**The task:** Your response should be every line from the entries that includes the string "right".

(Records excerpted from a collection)
:::::

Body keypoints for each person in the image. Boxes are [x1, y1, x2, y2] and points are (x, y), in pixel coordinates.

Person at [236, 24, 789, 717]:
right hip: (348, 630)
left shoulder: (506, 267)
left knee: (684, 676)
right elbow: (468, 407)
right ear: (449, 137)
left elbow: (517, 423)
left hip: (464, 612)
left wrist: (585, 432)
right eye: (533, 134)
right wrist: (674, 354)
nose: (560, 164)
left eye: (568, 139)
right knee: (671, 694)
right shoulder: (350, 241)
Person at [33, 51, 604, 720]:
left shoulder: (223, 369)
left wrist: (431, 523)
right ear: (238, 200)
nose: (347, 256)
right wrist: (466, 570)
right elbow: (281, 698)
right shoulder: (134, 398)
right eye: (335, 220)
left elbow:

:::::

**Final answer:**
right hip: (348, 630)
right elbow: (468, 407)
right ear: (449, 137)
right eye: (533, 134)
right wrist: (674, 354)
right knee: (671, 694)
right shoulder: (350, 241)
right ear: (238, 200)
right wrist: (466, 570)
right elbow: (281, 698)
right shoulder: (134, 398)
right eye: (335, 220)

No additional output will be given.